**TASK INSTRUCTIONS:** Go through the data below and gather each line containing "ring".

----

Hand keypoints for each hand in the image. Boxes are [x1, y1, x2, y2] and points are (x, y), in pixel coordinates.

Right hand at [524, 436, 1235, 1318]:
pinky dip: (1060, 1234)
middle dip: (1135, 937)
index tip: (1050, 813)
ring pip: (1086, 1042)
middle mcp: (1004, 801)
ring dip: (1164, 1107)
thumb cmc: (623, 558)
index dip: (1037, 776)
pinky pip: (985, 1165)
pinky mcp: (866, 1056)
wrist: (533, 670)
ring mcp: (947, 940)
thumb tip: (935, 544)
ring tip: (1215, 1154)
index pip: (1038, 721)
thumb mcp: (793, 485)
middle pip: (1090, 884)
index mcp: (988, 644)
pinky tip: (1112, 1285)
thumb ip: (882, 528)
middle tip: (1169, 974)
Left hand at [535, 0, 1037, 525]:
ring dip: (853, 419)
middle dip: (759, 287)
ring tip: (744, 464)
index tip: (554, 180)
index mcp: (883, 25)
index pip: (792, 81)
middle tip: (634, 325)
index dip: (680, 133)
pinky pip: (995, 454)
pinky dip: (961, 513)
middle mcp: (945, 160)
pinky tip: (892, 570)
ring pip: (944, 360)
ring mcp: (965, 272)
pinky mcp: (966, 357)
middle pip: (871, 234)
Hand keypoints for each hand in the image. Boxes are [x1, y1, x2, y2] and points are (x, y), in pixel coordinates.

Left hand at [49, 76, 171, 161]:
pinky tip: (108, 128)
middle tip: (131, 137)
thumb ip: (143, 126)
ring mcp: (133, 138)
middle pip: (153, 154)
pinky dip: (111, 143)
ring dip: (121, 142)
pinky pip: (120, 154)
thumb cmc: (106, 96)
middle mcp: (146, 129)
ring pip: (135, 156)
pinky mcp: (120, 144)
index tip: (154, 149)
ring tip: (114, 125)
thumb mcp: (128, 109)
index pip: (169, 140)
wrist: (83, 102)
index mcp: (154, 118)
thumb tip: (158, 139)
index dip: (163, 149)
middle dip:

----

**EXPECTED ANSWER:**
ring pip: (1086, 1042)
ring dip: (1164, 1107)
ring mcp: (947, 940)
ring tip: (1215, 1154)
ring dip: (853, 419)
ring tip: (744, 464)
ring pip: (944, 360)
ring mcp: (965, 272)
ring mcp: (133, 138)
ring dip: (121, 142)
ring pip: (135, 156)
ring tip: (114, 125)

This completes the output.